Donna Rowe just can’t help herself.
She is a serial volunteer. Need her help to build a Habitat for Humanity house? Or someone to walk to raise money for diabetes? Or help hurricane victims? Or to help raise funds for educational purposes or discuss patriotism in talks at schools and before civic groups?
Just ask. She couldn’t say no when the Roswell Rotary Club asked her to make the keynote speech at its upcoming Memorial Day event, the largest in the Southeast.
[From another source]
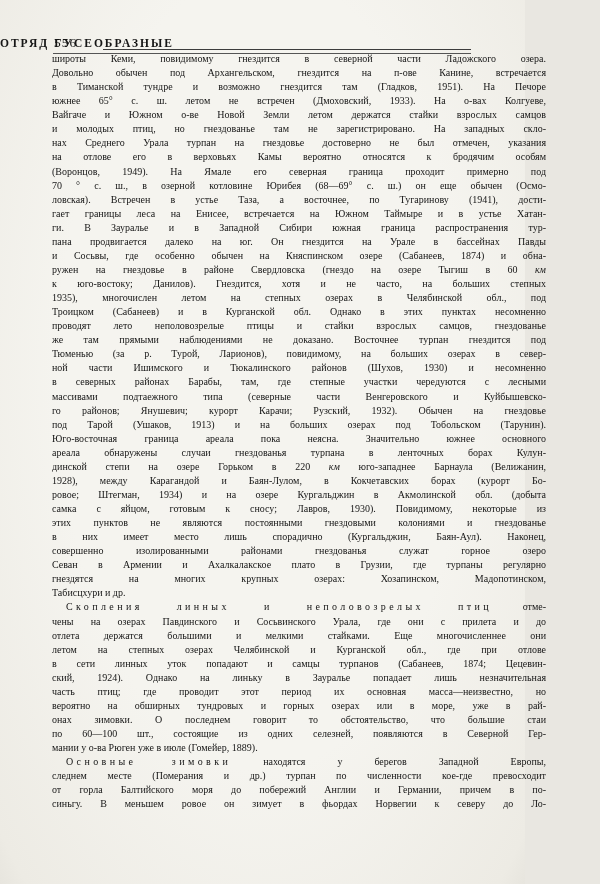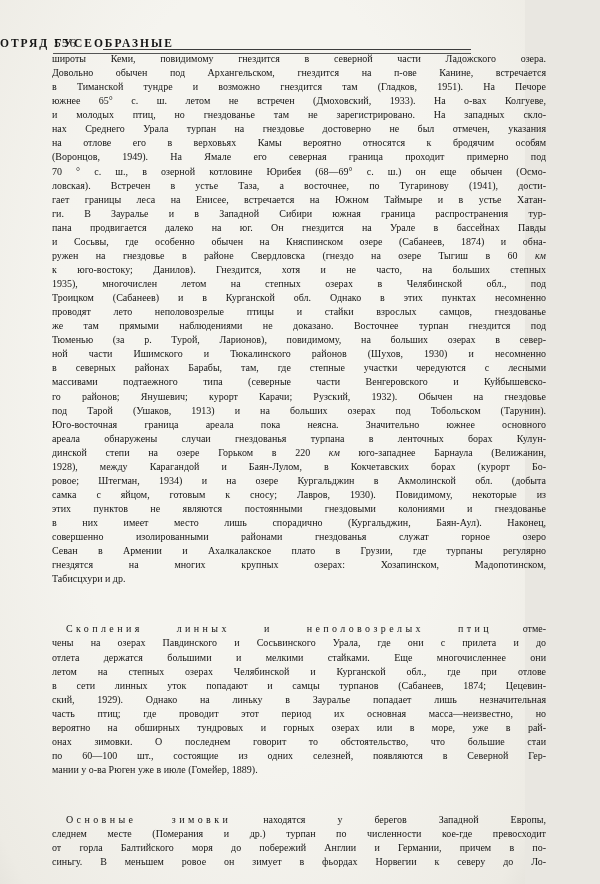"Вайгаче и Южном о-ве Новой" div.line { html: none -> <div><span>Вайгаче и Южном о-ве Новой Земли летом держатся стайки взрослых самцов</span></div> }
She’s been volunteering since she joined the Army during the Vietnam War and became a busy, often blood-soaked nurse.
Only men were subject to being drafted, but thousands of women like Rowe, 67, joined up anyway.
“I felt it was my duty,” she says.
Because combat medicine has been at the top of the news in the wars in Iraq and Afghanistan, it didn’t take David Young, 54, chairman of this year’s Roswell Memorial Day event, to decide to ask Rowe, who is still a volunteer nurse for the American Red Cross.
Of course, she immediately said she’d be “honored” to accept.
“Nurses didn’t serve in the trenches, and war nurses have never gotten the recognition they deserve,” says Young. “I heard an incredible story about her becoming a Godmother for an orphan when she was a nurse in Vietnam, and I thought that this would be an appropriate story for Memorial Day.”
Or any day, really.
Rowe was on duty in a bloody, busy emergency room on May 15, 1969, in Saigon, and a chopper pilot radioed that he was bringing in a baby, barely alive, that had been found in her dead mother’s arms.
Rowe and another Atlanta-area soldier, the late medic Richard Hock, saved the child’s life, going against protocol that required wounded Americans to be treated first.
Rowe named the baby Kathleen, after the Irish ballad “I’ll Take You Home Kathleen,” and the little girl was adopted by a U.S. Navy corpsman.
Rowe and the “baby” got together again in 2003. Kathleen Cords Epps is now about 40 and has three children of her own.
“The story is relevant today, maybe more so than ever, because of what it means,” Rowe says. “It was the right thing to do, so we did it. That’s what Americans do.”
Rowe, who was grand marshal of Marietta’s Veterans Day Parade last Nov. 11, has two grown sons of her own. She and Epps still communicate by email and talk by phone every few months.
She also volunteers with veterans groups to counsel or just say “welcome home” to those returning from Iraq and Afghanistan.
“Post traumatic stress disorder is going to be a very large problem, I’m afraid,” Rowe says. “I try when I speak to clubs and schools to talk a little about this. It is something we’ll be dealing with for a very long time.”
Mark Justice, of Cobb EMC, which has enlisted Rowe’s help for a number of projects, says she also has helped the Metropolitan Marietta Kiwanis raise thousands of dollars for the Georgia Vietnam Veterans Holiday Food Bank “and spoke on the topic of patriotism at Due West Elementary,” which the students loved.
He says Rowe “has a love for people and a love for her country.”
He adds: “She told me once, ‘All you have to do is reach out to me and I’ll be available.’ And that’s the kind of woman she is.”
Rowe and her husband, Al, a retired colonel, live in east Cobb. She is a real estate agent for Coldwell Banker.